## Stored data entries
◆ ◆ ◆ ◆ ◆ ◆ ◆

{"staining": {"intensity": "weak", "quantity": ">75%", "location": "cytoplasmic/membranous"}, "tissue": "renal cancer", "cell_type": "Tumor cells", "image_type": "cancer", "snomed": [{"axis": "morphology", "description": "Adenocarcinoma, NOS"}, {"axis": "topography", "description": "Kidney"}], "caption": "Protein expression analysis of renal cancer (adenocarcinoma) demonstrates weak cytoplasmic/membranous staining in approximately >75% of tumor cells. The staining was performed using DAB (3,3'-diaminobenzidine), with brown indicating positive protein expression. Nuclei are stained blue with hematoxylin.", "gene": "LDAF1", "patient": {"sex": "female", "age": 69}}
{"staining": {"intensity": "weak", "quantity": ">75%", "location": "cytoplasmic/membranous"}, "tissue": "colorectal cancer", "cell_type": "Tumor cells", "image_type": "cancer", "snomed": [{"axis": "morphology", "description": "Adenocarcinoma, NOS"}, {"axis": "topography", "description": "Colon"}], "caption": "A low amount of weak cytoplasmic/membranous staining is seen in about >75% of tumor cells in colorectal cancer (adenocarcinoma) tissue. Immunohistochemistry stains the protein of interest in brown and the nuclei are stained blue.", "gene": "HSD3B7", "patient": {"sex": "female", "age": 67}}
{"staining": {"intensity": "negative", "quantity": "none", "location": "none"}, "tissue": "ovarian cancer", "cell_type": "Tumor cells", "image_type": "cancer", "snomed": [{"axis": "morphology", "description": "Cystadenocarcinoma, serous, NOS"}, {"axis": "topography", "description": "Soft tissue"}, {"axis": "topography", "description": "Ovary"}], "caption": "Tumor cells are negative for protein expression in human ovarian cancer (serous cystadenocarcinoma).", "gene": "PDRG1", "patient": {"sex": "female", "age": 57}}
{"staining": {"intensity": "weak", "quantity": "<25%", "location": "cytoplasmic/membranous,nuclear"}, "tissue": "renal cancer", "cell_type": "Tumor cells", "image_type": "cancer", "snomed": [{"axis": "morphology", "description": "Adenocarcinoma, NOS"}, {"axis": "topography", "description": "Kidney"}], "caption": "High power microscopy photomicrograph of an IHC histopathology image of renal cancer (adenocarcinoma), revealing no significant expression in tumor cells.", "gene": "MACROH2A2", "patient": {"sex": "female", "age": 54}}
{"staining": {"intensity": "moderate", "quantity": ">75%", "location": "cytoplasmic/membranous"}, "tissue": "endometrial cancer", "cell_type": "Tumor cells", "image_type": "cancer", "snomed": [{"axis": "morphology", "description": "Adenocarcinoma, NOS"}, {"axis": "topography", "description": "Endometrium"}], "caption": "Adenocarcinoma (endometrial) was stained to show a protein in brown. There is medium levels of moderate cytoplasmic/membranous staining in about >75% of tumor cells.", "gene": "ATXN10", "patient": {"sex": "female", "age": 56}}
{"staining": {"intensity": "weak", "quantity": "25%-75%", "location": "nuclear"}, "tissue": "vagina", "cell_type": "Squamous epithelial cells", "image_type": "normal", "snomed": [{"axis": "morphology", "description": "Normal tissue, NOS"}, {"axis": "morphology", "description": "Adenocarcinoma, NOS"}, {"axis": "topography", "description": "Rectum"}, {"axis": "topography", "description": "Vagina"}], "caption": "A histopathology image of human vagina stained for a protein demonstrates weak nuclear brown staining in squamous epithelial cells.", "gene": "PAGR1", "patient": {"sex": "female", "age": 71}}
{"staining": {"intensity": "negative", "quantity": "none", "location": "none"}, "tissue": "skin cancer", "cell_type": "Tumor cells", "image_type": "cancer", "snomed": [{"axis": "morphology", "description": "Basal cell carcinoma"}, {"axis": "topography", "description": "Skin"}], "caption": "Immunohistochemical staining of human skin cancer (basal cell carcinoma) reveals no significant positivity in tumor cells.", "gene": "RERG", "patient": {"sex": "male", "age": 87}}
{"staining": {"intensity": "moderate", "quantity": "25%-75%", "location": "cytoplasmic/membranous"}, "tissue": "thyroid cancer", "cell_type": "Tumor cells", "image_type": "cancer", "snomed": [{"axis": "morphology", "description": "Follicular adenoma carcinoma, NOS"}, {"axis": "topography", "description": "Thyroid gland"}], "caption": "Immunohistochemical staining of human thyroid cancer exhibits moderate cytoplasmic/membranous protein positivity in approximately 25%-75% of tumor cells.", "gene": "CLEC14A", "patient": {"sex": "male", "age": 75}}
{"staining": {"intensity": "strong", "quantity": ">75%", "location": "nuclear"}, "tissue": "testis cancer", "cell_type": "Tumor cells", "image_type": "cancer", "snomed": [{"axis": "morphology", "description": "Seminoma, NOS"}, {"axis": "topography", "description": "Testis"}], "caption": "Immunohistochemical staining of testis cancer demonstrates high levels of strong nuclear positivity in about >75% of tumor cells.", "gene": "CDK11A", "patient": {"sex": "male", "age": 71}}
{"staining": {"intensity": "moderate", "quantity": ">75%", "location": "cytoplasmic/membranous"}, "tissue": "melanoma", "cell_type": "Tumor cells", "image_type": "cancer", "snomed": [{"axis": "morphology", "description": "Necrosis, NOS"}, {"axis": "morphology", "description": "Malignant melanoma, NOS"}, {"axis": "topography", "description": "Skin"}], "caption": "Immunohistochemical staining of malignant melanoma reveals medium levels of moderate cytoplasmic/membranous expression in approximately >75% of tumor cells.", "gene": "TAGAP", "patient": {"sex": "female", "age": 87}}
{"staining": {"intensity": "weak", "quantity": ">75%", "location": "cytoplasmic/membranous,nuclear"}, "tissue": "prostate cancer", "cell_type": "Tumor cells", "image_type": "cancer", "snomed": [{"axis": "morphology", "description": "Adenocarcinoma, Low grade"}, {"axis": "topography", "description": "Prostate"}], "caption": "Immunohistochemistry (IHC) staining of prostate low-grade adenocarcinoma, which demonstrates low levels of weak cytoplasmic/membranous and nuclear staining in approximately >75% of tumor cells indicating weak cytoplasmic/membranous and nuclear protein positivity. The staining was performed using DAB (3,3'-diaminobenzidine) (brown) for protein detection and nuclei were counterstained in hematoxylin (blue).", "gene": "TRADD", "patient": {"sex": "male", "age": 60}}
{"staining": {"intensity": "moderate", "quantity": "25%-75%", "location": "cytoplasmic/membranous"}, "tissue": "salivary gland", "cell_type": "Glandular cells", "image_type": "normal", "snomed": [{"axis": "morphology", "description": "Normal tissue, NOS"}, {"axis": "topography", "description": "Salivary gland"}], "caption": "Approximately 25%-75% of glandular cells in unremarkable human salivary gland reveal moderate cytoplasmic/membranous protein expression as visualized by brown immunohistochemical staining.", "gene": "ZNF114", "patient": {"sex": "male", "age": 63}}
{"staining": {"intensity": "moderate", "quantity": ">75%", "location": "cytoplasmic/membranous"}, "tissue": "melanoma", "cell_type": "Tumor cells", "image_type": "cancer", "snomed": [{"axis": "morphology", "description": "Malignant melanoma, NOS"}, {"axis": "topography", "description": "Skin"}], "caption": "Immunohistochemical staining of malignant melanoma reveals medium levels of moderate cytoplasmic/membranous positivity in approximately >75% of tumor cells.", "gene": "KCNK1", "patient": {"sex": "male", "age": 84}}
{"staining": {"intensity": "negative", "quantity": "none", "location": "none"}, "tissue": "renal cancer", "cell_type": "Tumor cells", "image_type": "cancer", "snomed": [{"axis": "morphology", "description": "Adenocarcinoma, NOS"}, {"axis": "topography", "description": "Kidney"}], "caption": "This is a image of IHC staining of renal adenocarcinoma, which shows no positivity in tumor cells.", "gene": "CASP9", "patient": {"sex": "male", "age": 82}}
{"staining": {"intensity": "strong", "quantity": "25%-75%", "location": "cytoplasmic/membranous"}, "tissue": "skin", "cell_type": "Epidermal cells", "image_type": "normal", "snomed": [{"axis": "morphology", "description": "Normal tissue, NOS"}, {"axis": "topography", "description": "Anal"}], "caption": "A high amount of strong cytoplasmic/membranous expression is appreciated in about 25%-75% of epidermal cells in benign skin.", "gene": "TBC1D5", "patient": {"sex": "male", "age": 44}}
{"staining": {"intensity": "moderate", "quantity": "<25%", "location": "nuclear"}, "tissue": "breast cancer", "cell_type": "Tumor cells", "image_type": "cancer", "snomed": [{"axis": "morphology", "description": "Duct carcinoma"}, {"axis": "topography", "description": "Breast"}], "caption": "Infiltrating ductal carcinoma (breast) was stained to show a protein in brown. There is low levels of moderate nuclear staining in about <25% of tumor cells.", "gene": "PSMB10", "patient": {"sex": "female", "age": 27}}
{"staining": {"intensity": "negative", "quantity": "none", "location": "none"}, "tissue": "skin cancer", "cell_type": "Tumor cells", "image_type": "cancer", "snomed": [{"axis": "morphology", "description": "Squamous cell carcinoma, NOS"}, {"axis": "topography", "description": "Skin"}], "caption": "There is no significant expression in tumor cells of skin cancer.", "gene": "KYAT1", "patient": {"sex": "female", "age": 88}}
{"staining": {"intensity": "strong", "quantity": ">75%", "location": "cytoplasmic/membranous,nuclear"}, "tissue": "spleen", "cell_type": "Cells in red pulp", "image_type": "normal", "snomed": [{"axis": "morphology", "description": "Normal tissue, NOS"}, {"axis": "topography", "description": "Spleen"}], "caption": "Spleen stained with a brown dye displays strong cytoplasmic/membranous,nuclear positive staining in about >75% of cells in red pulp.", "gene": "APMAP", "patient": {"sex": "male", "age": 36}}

◆ ◆ ◆ ◆ ◆ ◆ ◆

## Work required
Please copy, exactly and with nothing else, the lines above beginning at the line that has "ductal carcinoma (breast)" and ending with the line that has "is no significant".

## Exercise answer
{"staining": {"intensity": "moderate", "quantity": "<25%", "location": "nuclear"}, "tissue": "breast cancer", "cell_type": "Tumor cells", "image_type": "cancer", "snomed": [{"axis": "morphology", "description": "Duct carcinoma"}, {"axis": "topography", "description": "Breast"}], "caption": "Infiltrating ductal carcinoma (breast) was stained to show a protein in brown. There is low levels of moderate nuclear staining in about <25% of tumor cells.", "gene": "PSMB10", "patient": {"sex": "female", "age": 27}}
{"staining": {"intensity": "negative", "quantity": "none", "location": "none"}, "tissue": "skin cancer", "cell_type": "Tumor cells", "image_type": "cancer", "snomed": [{"axis": "morphology", "description": "Squamous cell carcinoma, NOS"}, {"axis": "topography", "description": "Skin"}], "caption": "There is no significant expression in tumor cells of skin cancer.", "gene": "KYAT1", "patient": {"sex": "female", "age": 88}}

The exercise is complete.